Chinese Christians Brave Snow Storms to Join Annual Mission Conference

By Quan Wei

The 2010 Chinese Mission Conference concluded successfully towards the end of last year despite the heavy snow storm and below zero temperatures that has disrupted all major transportations.

Chinese Christians from throughout Canada and United States weathered the storm to get to the conference site in Philadelphia. A family from North Carolina safely arrived after spending 10 hours on the road, driving at an average of 30 miles per hour due to harsh road conditions.

Another entourage of nine conference participants of Canada’s Ottawa Chinese Church drove for eight hours with fair road conditions.

In the opening ceremony, Rev. David Chow, executive director of U.S.A. Ambassador for Christ, declared the official beginning of the conference. He said that the Great Commission and discipleship training are inseparable, for the disciples must devote their lives for Christ, follow Christ, and train more disciples for Christ.

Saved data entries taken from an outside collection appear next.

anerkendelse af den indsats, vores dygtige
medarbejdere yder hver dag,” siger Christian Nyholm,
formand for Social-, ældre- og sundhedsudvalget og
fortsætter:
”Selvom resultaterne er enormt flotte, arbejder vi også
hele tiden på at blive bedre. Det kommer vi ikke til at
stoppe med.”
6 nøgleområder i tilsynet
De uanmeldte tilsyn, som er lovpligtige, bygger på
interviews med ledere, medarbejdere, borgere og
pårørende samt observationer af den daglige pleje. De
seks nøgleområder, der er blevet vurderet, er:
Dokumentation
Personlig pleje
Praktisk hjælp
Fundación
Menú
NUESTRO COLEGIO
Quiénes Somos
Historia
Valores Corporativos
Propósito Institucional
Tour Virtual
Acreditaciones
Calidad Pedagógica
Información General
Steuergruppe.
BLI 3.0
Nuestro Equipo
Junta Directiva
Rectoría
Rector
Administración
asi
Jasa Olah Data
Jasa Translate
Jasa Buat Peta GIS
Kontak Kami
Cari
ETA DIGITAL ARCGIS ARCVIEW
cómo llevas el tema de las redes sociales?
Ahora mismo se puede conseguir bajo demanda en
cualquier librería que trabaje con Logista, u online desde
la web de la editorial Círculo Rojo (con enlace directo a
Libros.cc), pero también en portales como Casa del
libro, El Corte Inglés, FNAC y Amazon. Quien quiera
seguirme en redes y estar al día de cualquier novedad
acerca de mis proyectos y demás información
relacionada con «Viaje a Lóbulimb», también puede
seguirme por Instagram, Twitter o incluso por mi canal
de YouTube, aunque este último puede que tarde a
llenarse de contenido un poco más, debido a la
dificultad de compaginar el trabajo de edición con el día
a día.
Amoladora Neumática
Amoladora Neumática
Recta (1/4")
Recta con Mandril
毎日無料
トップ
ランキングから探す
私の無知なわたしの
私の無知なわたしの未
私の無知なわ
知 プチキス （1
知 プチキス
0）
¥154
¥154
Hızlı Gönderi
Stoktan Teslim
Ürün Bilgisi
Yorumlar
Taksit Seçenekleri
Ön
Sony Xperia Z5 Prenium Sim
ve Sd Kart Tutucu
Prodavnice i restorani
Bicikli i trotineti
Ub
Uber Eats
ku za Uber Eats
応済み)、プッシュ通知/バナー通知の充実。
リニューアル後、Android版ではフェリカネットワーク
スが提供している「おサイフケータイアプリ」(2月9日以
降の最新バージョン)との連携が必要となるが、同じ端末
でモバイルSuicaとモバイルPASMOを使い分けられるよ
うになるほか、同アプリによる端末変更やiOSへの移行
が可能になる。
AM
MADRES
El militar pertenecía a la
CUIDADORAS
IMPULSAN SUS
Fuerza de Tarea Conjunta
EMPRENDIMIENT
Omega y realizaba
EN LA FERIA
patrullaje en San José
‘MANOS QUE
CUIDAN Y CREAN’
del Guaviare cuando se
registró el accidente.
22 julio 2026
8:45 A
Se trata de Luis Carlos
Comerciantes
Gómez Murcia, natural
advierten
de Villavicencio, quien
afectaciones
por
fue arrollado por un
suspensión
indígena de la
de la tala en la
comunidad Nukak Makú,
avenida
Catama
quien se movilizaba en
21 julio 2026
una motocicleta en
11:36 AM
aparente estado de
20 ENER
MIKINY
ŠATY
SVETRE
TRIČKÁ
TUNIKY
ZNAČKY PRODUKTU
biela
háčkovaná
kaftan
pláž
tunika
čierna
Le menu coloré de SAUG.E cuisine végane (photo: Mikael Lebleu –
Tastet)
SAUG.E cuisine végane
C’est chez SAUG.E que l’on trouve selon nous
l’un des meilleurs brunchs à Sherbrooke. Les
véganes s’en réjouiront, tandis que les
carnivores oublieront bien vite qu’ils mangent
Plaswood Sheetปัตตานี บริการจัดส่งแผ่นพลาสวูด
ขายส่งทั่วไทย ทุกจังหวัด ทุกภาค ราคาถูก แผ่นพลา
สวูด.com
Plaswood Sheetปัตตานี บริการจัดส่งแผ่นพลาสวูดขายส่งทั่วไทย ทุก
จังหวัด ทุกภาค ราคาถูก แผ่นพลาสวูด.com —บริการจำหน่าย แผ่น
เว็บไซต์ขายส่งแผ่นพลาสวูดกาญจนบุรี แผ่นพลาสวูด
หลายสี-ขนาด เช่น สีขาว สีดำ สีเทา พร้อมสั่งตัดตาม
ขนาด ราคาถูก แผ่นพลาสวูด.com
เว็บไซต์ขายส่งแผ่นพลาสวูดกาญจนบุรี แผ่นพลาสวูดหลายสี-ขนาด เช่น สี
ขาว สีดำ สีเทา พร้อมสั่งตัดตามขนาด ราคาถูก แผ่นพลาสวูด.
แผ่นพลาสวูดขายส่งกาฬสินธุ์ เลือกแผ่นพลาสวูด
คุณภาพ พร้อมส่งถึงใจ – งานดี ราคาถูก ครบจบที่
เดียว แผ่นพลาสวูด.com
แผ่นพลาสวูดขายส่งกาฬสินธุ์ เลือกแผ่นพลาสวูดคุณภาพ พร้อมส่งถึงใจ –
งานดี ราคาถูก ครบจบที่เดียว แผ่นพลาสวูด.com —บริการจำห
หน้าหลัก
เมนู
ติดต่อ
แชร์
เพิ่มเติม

“Not I but Christ, no reserve; no turning back, no regret,” he exhorted.

This was the ninth annual Chinese Mission Conference with over 27,000 total participants and 2,700 people who have devoted their lives for missions. The conference’s goal is to challenges every Chinese Christian to build a lifestyle centering on missions, participating in missions in their daily lives, and spreading its influence to the ends of the earth.

The speakers for this year’s conference include Rutgers Christian Community Church Senior Pastor Rev. Caleb Huang, Rev. Jamie Hudson Taylor IV, whose great great-grandfather was Hudson Taylor, Singapore Bible College President Dr. Albert Ting, Malaysia Baptist Theological Seminary President Dr. John Ong Bee Chung, and China Soul Association President Rev. Zhiming Yuan, etc.

[Editor's note: reporter Joshua Cheng translate this report.]